**Dataset entries:**
- - - - - - -
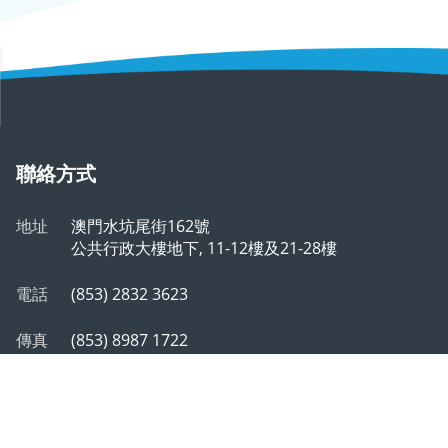
聯絡方式
地址
澳門水坑尾街162號
公共行政大樓地下, 11-12樓及21-28樓
電話
(853) 2832 3623
傳真
(853) 8987 1722
郵箱
info@safp.gov.mo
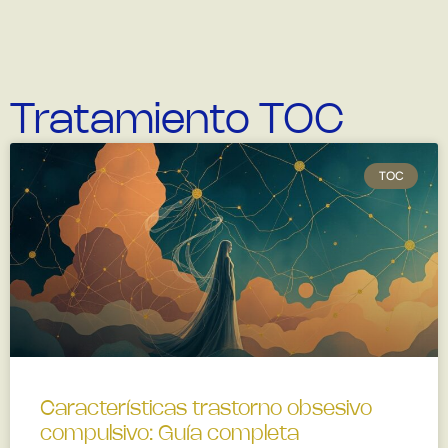
Tratamiento TOC
TOC
Características trastorno obsesivo
compulsivo: Guía completa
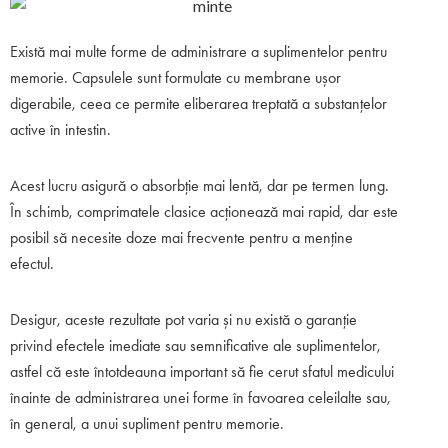
Există mai multe forme de administrare a suplimentelor pentru
memorie. Capsulele sunt formulate cu membrane ușor
digerabile, ceea ce permite eliberarea treptată a substanțelor
active în intestin.
Acest lucru asigură o absorbție mai lentă, dar pe termen lung.
În schimb, comprimatele clasice acționează mai rapid, dar este
posibil să necesite doze mai frecvente pentru a menține
efectul.
Desigur, aceste rezultate pot varia și nu există o garanție
privind efectele imediate sau semnificative ale suplimentelor,
astfel că este întotdeauna important să fie cerut sfatul medicului
înainte de administrarea unei forme în favoarea celeilalte sau,
în general, a unui supliment pentru memorie.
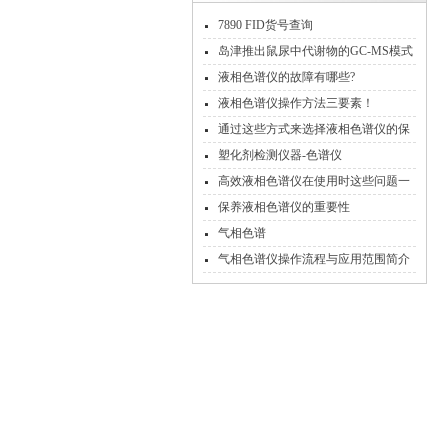
7890 FID货号查询
岛津推出鼠尿中代谢物的GC-MS模式
分析方案
液相色谱仪的故障有哪些?
液相色谱仪操作方法三要素！
通过这些方式来选择液相色谱仪的保
护柱，让你少花冤枉钱
塑化剂检测仪器-色谱仪
高效液相色谱仪在使用时这些问题一
定要注意！
保养液相色谱仪的重要性
气相色谱
气相色谱仪操作流程与应用范围简介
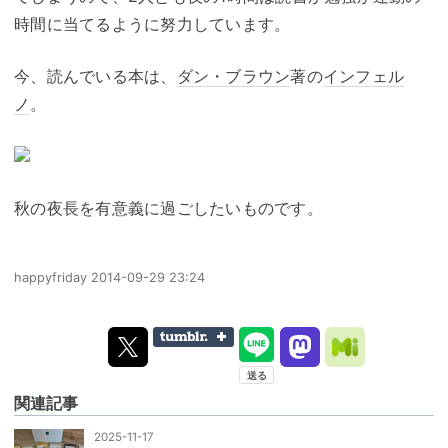
時間に当てるように努力しています。
今、読んでいる本は、
ダン・ブラウン
著の
インフェル
ノ
。
秋の夜長を有意義に過ごしたいものです。
happyfriday
2014-09-29 23:24
関連記事
2025-11-17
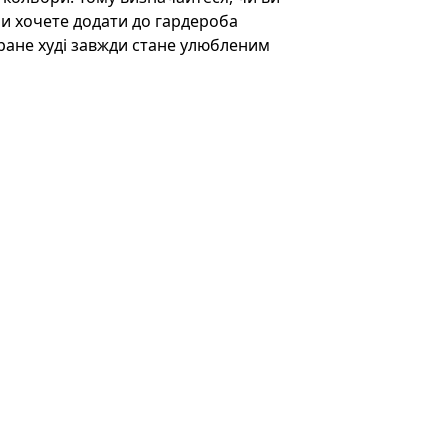
и хочете додати до гардероба
ране худі завжди стане улюбленим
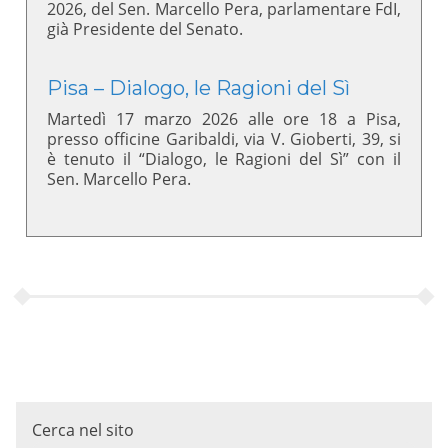
2026, del Sen. Marcello Pera, parlamentare FdI,
già Presidente del Senato.
Pisa – Dialogo, le Ragioni del Sì
Martedì 17 marzo 2026 alle ore 18 a Pisa,
presso officine Garibaldi, via V. Gioberti, 39, si
è tenuto il “Dialogo, le Ragioni del Sì” con il
Sen. Marcello Pera.
Cerca nel sito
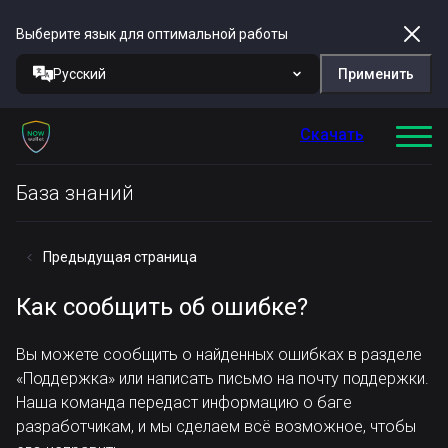
Выберите язык для оптимальной работы
Русский
Применить
Скачать
База знаний
Предыдущая страница
Как сообщить об ошибке?
Вы можете сообщить о найденных ошибках в разделе
«Поддержка» или написать письмо на почту поддержки.
Наша команда передаст информацию о баге
разработчикам, и мы сделаем всё возможное, чтобы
- - - - - - -
Pictures stay out of this copy; write out the entries above exactly.

**ANSWER TO THIS EXERCISE:**
聯絡方式
地址
澳門水坑尾街162號
公共行政大樓地下, 11-12樓及21-28樓
電話
(853) 2832 3623
傳真
(853) 8987 1722
郵箱
info@safp.gov.mo
Tratamiento TOC
TOC
Características trastorno obsesivo
compulsivo: Guía completa
Există mai multe forme de administrare a suplimentelor pentru
memorie. Capsulele sunt formulate cu membrane ușor
digerabile, ceea ce permite eliberarea treptată a substanțelor
active în intestin.
Acest lucru asigură o absorbție mai lentă, dar pe termen lung.
În schimb, comprimatele clasice acționează mai rapid, dar este
posibil să necesite doze mai frecvente pentru a menține
efectul.
Desigur, aceste rezultate pot varia și nu există o garanție
privind efectele imediate sau semnificative ale suplimentelor,
astfel că este întotdeauna important să fie cerut sfatul medicului
înainte de administrarea unei forme în favoarea celeilalte sau,
în general, a unui supliment pentru memorie.
7890 FID货号查询
岛津推出鼠尿中代谢物的GC-MS模式
分析方案
液相色谱仪的故障有哪些?
液相色谱仪操作方法三要素！
通过这些方式来选择液相色谱仪的保
护柱，让你少花冤枉钱
塑化剂检测仪器-色谱仪
高效液相色谱仪在使用时这些问题一
定要注意！
保养液相色谱仪的重要性
气相色谱
气相色谱仪操作流程与应用范围简介
時間に当てるように努力しています。
今、読んでいる本は、
ダン・ブラウン
著の
インフェル
ノ
。
秋の夜長を有意義に過ごしたいものです。
happyfriday
2014-09-29 23:24
関連記事
2025-11-17
и хочете додати до гардероба
ране худі завжди стане улюбленим
2026, del Sen. Marcello Pera, parlamentare FdI,
già Presidente del Senato.
Pisa – Dialogo, le Ragioni del Sì
Martedì 17 marzo 2026 alle ore 18 a Pisa,
presso officine Garibaldi, via V. Gioberti, 39, si
è tenuto il “Dialogo, le Ragioni del Sì” con il
Sen. Marcello Pera.
Cerca nel sito
Выберите язык для оптимальной работы
Русский
Применить
Скачать
База знаний
Предыдущая страница
Как сообщить об ошибке?
Вы можете сообщить о найденных ошибках в разделе
«Поддержка» или написать письмо на почту поддержки.
Наша команда передаст информацию о баге
разработчикам, и мы сделаем всё возможное, чтобы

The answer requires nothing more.